But doubts remained.  I used my intellect to smooth them over.  Religious "facts" were metaphors, and the dogmas and stories could be interpreted allegorically.  Doubt was a "gift of God," a sign that the "spirit" was working internally.  Faith was just around the corner.  But when I moved away from the Catholic community and my many supportive friends, the bracketed items resurfaced like long-suppressed fears erupting from the psyche.  The Christian "truths," looked at in the clear light of day, resembled little more than fairy tales.

So far so good.  But a world denuded of enchantment is unappealing.  The Buddhism I continued to practice in California was not a religion but a scientifically-endorsed psychology, a form of stress-reduction,   Some thought quantum mechanics to be a kind of mysticism and I tried to figure it out, but the arcane formulas passed my understanding.  I turned to the literary theorists and linguists to see "religion" as a language which socially constructs "reality" for a designated subgroup.  I read the new atheists -- Dawkins, Hitchens, et. al. -- and agreed with much of their critique of institutional religions, but found their arguments strident and self-serving.  The "truths" of materialism. while logical and intellectually obvious, require acceptance by commoners who are dependent on experts, the scientistic elite. How is this different from religious belief?

Now I live in Thailand among people for whom the metaphysical mysteries are commonplace.  Spirits, good and bad, abound, and Thais employ an arsenal of devices to provide protection and ward off disaster.  These include amulets worn around the neck, sacred tattoos, string that has been blessed by monks or shamans, written symbols (often seen inside cars), altars and shrines inside and outside houses and buildings, and deeds that bring good luck, like becoming or feeding a monk.  I've learned that Buddhism here, and probably elsewhere in other Asian localities, is an inextricable mix of passed-along teachings of the Buddha, Brahmin rituals involving many gods and goddesses from India, and indigenous animist beliefs and practices.  Despite attempts to disentangle the different strands by Western historians and Theravada apologists, it probably has always been thus.

The immediate reaction of most Westerners to such perverse cultural verities is to denounce it all as magic or superstition, to ridicule the believers as ignorant, and to claim that Buddhism or Hinduism (only the anthropologists concern themselves in animism) is something other than what is seen everywhere in Thailand (or in India as well, for that matter).  As a dyed-in-the-wool doubter, I could do no less.  But... As someone who loves Thailand and Thai people, who is married to a Thai woman for whom the spirit world is reality, I must bracket my skepticism and cynicism for now (ever cautious of the return of the repressed).

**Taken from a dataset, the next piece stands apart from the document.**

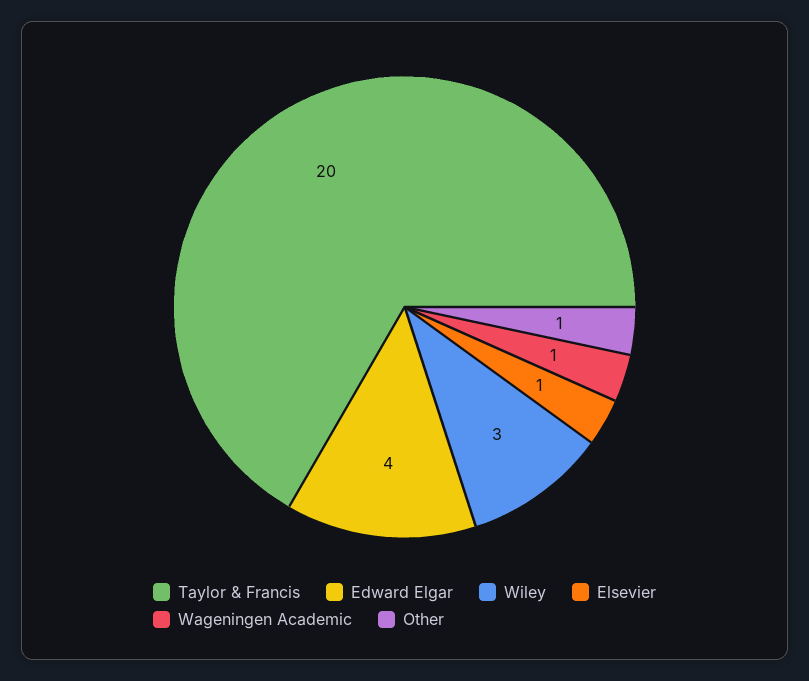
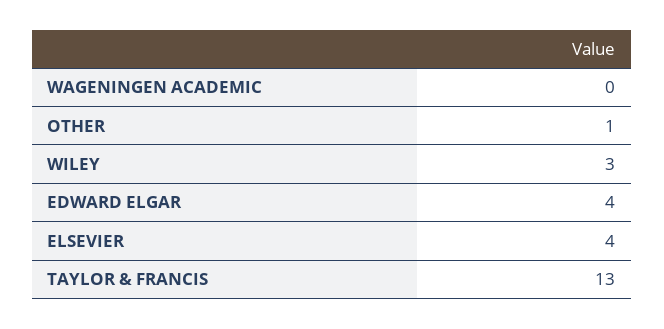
Taylor & Francis: 20 -> 13
Elsevier: 1 -> 4
Wageningen Academic: 1 -> 0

At the beginning of June, I'm giving a paper at a conference here in a panel on "Unifying Buddhism."  My strategy will be, first, to deny the currently accepted view of Buddhism as a unified religion, and, second, to propose several ways to group various "buddhisms" under a "big tent."  "Religion," like "game," is a linguistic umbrella that can collect many divserse items.  But the larger goal of my paper is to defend magic and superstition and to ask if Western Buddhists are not throwing the baby out with the bathwater when they reconfigure traditional cultural practices and jettison those problematic for modern sensibilities. Some Buddhists have offered strong objections when I use this figure of speech and it certainly goes against the grain of my spiritual journey.  But while a Catholic, I experienced the affective power of the mass and the emotional punch of even pretending that the host and wine contained the body and blood of Christ.  No, it cannot be materially true (just as a virgin birth, or resurrection from the dead, is impossible), but going through the motions effects the participant emotionally.  And who can say that emotions are not real?  Gregory Bateson distinguished "sacrament" from "symbol" and said this was a difference that made a difference.

So this doubter is trying to change his spots by proving that what he is unable to believe has both meaning and consequences for the Thai Buddhist who has been taught since birth that it is possible to negotiate with the surrounding spirits.  I doubt that I will ever be able to experience them as my wife does.  Now I am an neophyte believer, buying flowers for our altar every Wan Phra and going to the temple on important holy days to make merit by praying for good luck and happiness, for ourselves and for all sentient beings. And if I give alms to the poor who I encounter begging on the streets, I might just be able to pick a winning lottery ticket!

But there are just a few nagging doubts...










1 comment:

Anonymous said...

Interesting post to many I bet !

Like you I have been through many phases of religion, belief, wonderment
I was born Catholic went to Catholic schools as a kid growing up in the US.

Never thought much about it all till I was 19-20 sitting on a beach wondering about the "stories"
Later went for years on a quest through being a member of the Theosophical Society.

While no longer a member I think it was time well spent as at the time you could borrow any books from the large library they have by mail & read.

I found most religions had basic similar underlying messages.

Now in my 50's I have come to the realization that God...any God or avatar for that matter never took pen to paper. So all that we read, all that we learn,all that we believe is based on another searchers experiences. Their interpretation too of those experiences.

So is it any wonder that we doubt/reason away many things we read?
They after all just someones experiences as told to us. Probably rewritten & interpreted many times over.

I think for the most part all written religions can be looked at as a basic introduction or explanation of another's experiences. In the end we must formulate our own.
If not then we or folks like us will always find fault. Of course there are those who do not question & that is fine for them & useful too I am sure.